When it comes to the subject of erotica in art and literature, I consider myself to be a person of discerning tastes. Outside of John Cleland’s Fanny Hill: Memoirs of a Woman of Pleasure, the writings of Donatien Alphonse François, le Marquis de Sade, and D.H. Lawrence’s Lady Chatterley’s Lover, I have found most explicitly erotic literature to be banal and mechanical. So often, it merely serves a primal function, but rarely offers up anything more than titillation or sexual catharsis.
When it comes to art, a great example of this would be the erotic illustrations of Édouard-Henri Avril, one of the premiere pornographic artists of the late 19th Century, and an artist whose work I admire very much. However, while Avril’s work is splendid in its timeless appeal and subject matter, what it lacks, what it fails in, is that it’s fairly unimaginative and unexpressive. The compositions are predictable and the use of color is minimal and overly restrained. Though his illustrations succeed in providing an iconic visual counterpart to the erotic literature it accompanies, it rarely ever offers provocation of the mind or evocation of the emotions.
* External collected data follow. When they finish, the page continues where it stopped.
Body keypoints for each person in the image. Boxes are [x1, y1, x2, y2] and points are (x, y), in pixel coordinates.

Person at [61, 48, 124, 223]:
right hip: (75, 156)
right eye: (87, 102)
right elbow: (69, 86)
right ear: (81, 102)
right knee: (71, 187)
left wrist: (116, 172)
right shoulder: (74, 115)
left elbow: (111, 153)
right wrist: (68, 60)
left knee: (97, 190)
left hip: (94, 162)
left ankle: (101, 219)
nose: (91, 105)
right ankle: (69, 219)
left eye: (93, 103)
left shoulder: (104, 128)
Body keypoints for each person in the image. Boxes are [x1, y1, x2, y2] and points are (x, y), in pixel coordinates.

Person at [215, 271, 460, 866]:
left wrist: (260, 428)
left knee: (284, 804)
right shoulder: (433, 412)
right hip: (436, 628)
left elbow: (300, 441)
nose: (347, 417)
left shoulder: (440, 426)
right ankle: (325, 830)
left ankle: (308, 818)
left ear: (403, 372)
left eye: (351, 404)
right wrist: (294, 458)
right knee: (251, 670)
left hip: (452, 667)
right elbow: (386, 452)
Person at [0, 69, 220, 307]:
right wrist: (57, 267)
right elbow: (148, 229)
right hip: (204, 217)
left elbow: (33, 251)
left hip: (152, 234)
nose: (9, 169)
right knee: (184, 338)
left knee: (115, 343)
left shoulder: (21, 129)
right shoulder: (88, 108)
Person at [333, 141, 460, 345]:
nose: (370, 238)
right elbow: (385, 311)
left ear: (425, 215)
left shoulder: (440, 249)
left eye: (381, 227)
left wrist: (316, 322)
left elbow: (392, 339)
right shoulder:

In other words, it is simply visual eye candy displaying a wide range of physical experiences without the enrichment of genuine expression.
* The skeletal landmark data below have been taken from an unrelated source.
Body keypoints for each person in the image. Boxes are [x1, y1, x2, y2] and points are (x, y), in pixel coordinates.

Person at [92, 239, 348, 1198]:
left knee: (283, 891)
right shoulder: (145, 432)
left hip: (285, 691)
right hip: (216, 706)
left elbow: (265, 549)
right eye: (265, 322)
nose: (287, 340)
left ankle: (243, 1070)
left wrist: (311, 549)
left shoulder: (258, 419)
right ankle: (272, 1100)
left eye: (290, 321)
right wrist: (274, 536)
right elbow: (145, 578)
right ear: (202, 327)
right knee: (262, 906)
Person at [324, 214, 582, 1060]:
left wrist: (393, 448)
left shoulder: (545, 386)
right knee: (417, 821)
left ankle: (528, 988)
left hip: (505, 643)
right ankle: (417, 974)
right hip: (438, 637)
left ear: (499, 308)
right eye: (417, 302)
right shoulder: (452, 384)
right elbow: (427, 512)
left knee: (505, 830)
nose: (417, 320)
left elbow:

Yet there is another kind of erotic art that manages to do so much more than this.
Artists such as Gustave Courbet, Félicien Rops, Gustav Klimt, and Egon Schiele found their own unique way to convey erotic themes and ideas through artwork, and their works, while varying in style and predilection, all display a level of personality and expression that was unsurpassed during their lifetimes. This was art, not for the sake of arousal, but art for the sake of art and with the power to elicit feelings of passion, desire, loneliness, and introspection.
With the commercial rise of erotica in the late 19th Century and early 20th Century, there has been an ever outward-growing spiral of mediums to accommodate those in desire of exploring their carnality and sensuality vicariously through the creations of others. Today, we have artwork, literature, music, cinema, and countless other media with which to express ourselves, so unsurprisingly human desire has spilt over into all of these areas, although in some areas more than others.
One art form that has been proliferating in the public eye since the late 1930s is comic books and graphic literature. Strangely, with the exception of lasciviously humorous cartoons and buxom heroines in tight-fitting costumes (or no costumes at all, in some cases), the medium hasn’t explored sensuality as in-depth as other narrative mediums. Outside of Alan Moore and Melinda Gebbie’s Lost Girls, it is difficult to think of one well-known work of erotic graphic literature… until recently.
Last year saw the publication of an exceptional work: Dave McKean‘s text-less graphic novel, Celluloid.
Celluloid, which was published in 2011 by Delcourt in Europe and by Fantagraphics Books in the United States, is perhaps a different kind of erotica than what people have come to expect. Firstly, it is a graphic novel, and unlike so many graphic novels, it does not revolve around superheroes, monsters, or crime. It’s a work of fantasy and like most works of fantasy, it is about a journey, but this book is about a journey inward into the sensuality of the human mind and into the mysteries of human desire. It is “fantasy” in the purest sense of the word.